Knock-in di geni di Chlamydomonas reinhardtii con CRISPR/Cas

Il Pigino Group presenta un protocollo basato su CRISPR/Cas per l’inserimento mirato di geni esogeni nel genoma dell’alga verde unicellulare Chlamydomonas, che consente un rapido screening high-throughput delle cellule mutanti.

Chlamydomonas reinhardtii è un organismo modello semplice e ampiamente utilizzato: allo stato vegetativo, l’alga è aploide (ovvero contiene un unico set di cromosomi) e rappresenta quindi un modello prezioso per gli studi genetici funzionali.

Il sistema CRISPR/Cas è uno strumento per modificare il genoma degli organismi viventi che è stato utilizzato con successo per inattivare funzionalmente i geni in molte specie, tra cui Chlamydomonas. La perdita di funzione di un determinato gene in Chlamydomonas può essere recuperata introducendo una copia funzionale esogena di tale gene, che può essere fusa con un tag per ulteriori studi biochimici e/o di microscopia. Chlamydomonas però può solo incorporare casualmente DNA esogeno nel suo genoma attraverso la giunzione delle estremità non omologhe (NHEJ). Tuttavia, l’inserimento di lunghi tratti di DNA esogeno è un evento raro e può interrompere la sequenza del genoma di Chlamydomonas in siti sconosciuti. Inoltre, la ricombinazione NHEJ non garantisce il corretto orientamento dell’inserto.

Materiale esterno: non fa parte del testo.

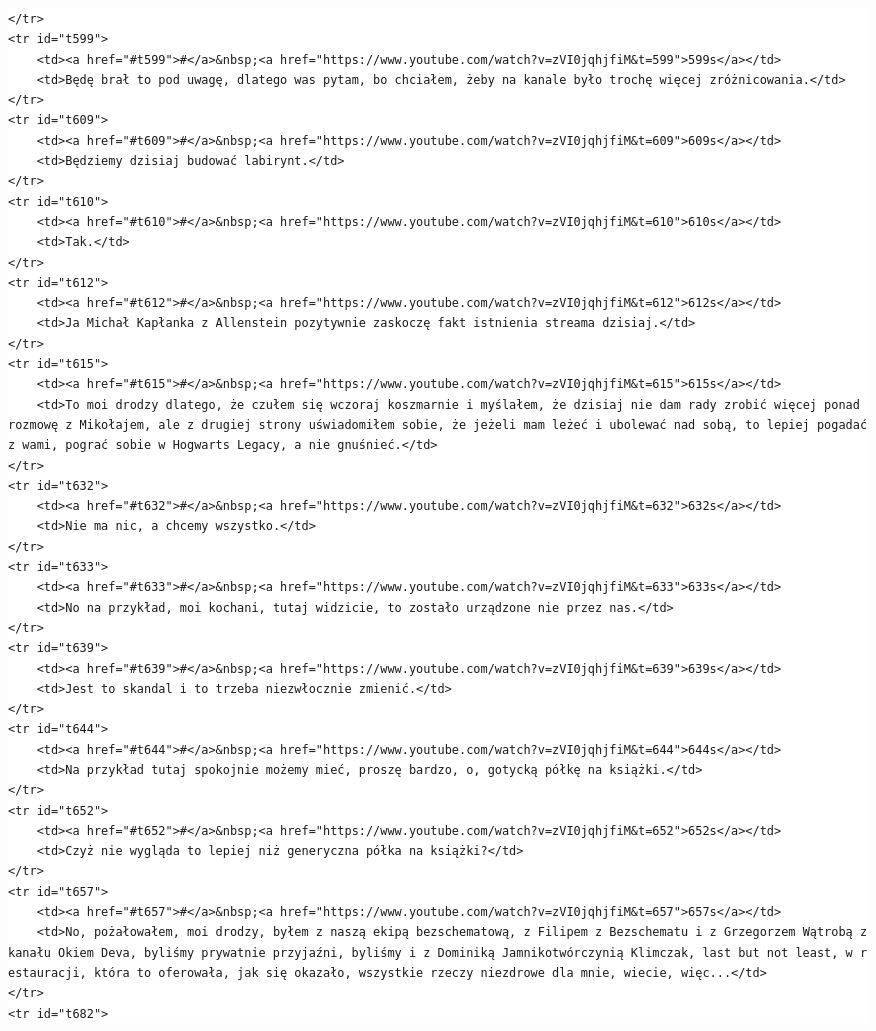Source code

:     </tr>
    <tr id="t599">
        <td><a href="#t599">#</a>&nbsp;<a href="https://www.youtube.com/watch?v=zVI0jqhjfiM&t=599">599s</a></td>
        <td>Będę brał to pod uwagę, dlatego was pytam, bo chciałem, żeby na kanale było trochę więcej zróżnicowania.</td>
    </tr>
    <tr id="t609">
        <td><a href="#t609">#</a>&nbsp;<a href="https://www.youtube.com/watch?v=zVI0jqhjfiM&t=609">609s</a></td>
        <td>Będziemy dzisiaj budować labirynt.</td>
    </tr>
    <tr id="t610">
        <td><a href="#t610">#</a>&nbsp;<a href="https://www.youtube.com/watch?v=zVI0jqhjfiM&t=610">610s</a></td>
        <td>Tak.</td>
    </tr>
    <tr id="t612">
        <td><a href="#t612">#</a>&nbsp;<a href="https://www.youtube.com/watch?v=zVI0jqhjfiM&t=612">612s</a></td>
        <td>Ja Michał Kapłanka z Allenstein pozytywnie zaskoczę fakt istnienia streama dzisiaj.</td>
    </tr>
    <tr id="t615">
        <td><a href="#t615">#</a>&nbsp;<a href="https://www.youtube.com/watch?v=zVI0jqhjfiM&t=615">615s</a></td>
        <td>To moi drodzy dlatego, że czułem się wczoraj koszmarnie i myślałem, że dzisiaj nie dam rady zrobić więcej ponad rozmowę z Mikołajem, ale z drugiej strony uświadomiłem sobie, że jeżeli mam leżeć i ubolewać nad sobą, to lepiej pogadać z wami, pograć sobie w Hogwarts Legacy, a nie gnuśnieć.</td>
    </tr>
    <tr id="t632">
        <td><a href="#t632">#</a>&nbsp;<a href="https://www.youtube.com/watch?v=zVI0jqhjfiM&t=632">632s</a></td>
        <td>Nie ma nic, a chcemy wszystko.</td>
    </tr>
    <tr id="t633">
        <td><a href="#t633">#</a>&nbsp;<a href="https://www.youtube.com/watch?v=zVI0jqhjfiM&t=633">633s</a></td>
        <td>No na przykład, moi kochani, tutaj widzicie, to zostało urządzone nie przez nas.</td>
    </tr>
    <tr id="t639">
        <td><a href="#t639">#</a>&nbsp;<a href="https://www.youtube.com/watch?v=zVI0jqhjfiM&t=639">639s</a></td>
        <td>Jest to skandal i to trzeba niezwłocznie zmienić.</td>
    </tr>
    <tr id="t644">
        <td><a href="#t644">#</a>&nbsp;<a href="https://www.youtube.com/watch?v=zVI0jqhjfiM&t=644">644s</a></td>
        <td>Na przykład tutaj spokojnie możemy mieć, proszę bardzo, o, gotycką półkę na książki.</td>
    </tr>
    <tr id="t652">
        <td><a href="#t652">#</a>&nbsp;<a href="https://www.youtube.com/watch?v=zVI0jqhjfiM&t=652">652s</a></td>
        <td>Czyż nie wygląda to lepiej niż generyczna półka na książki?</td>
    </tr>
    <tr id="t657">
        <td><a href="#t657">#</a>&nbsp;<a href="https://www.youtube.com/watch?v=zVI0jqhjfiM&t=657">657s</a></td>
        <td>No, pożałowałem, moi drodzy, byłem z naszą ekipą bezschematową, z Filipem z Bezschematu i z Grzegorzem Wątrobą z kanału Okiem Deva, byliśmy prywatnie przyjaźni, byliśmy i z Dominiką Jamnikotwórczynią Klimczak, last but not least, w restauracji, która to oferowała, jak się okazało, wszystkie rzeczy niezdrowe dla mnie, wiecie, więc...</td>
    </tr>
    <tr id="t682">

Adrian Nievergelt e Gaia Pigino del Centro di Ricerca in Biologia Strutturale di Human Technopole hanno ideato un metodo per la mutagenesi knock-in dei geni in Chlamydomonas. Il protocollo si basa su un meccanismo di riparazione della doppia elica del DNA chiamato riparazione diretta dall’omologia (HDR) e sul sistema CRISPR/Cas, che facilita il corretto orientamento e l’inserimento preciso del frammento di DNA esogeno nel genoma di Chlamydomonas. I ricercatori hanno costruito una serie di vettori per purificare cassette di DNA esogeno affiancate da sequenze omologhe che, una volta inserite nelle cellule insieme alle ribonucleoproteine Cas, consentono la ricombinazione con il genoma dell’alga. Inoltre, grazie a questo sistema, le cellule knock-in possono essere facilmente selezionate con l’uso di antibiotici, seguiti da citofluorimetria (o FACS dall’inglese Fluorescence Activated Cell Sorting) delle cellule mutanti e da un successivo high-throughput screening mediante PCR quantitativa. I risultati della ricerca sono ora pubblicati su Cell Reports Methods.

In sintesi, Nievergelt e Pigino dimostrano che il loro metodo può essere utilizzato con successo per produrre linee cellulari knock-in, ossia con diretto e puntiforme inserimento di geni nella sequenza dell’alga, in poche settimane. Un  approccio che troverà largo impiego in vari laboratori che utilizzano Chlamydomonas come organismo per studiare vari aspetti della biologia dalle ciglia e li cigliopatie alla fotosintesi o la divisione cellulare.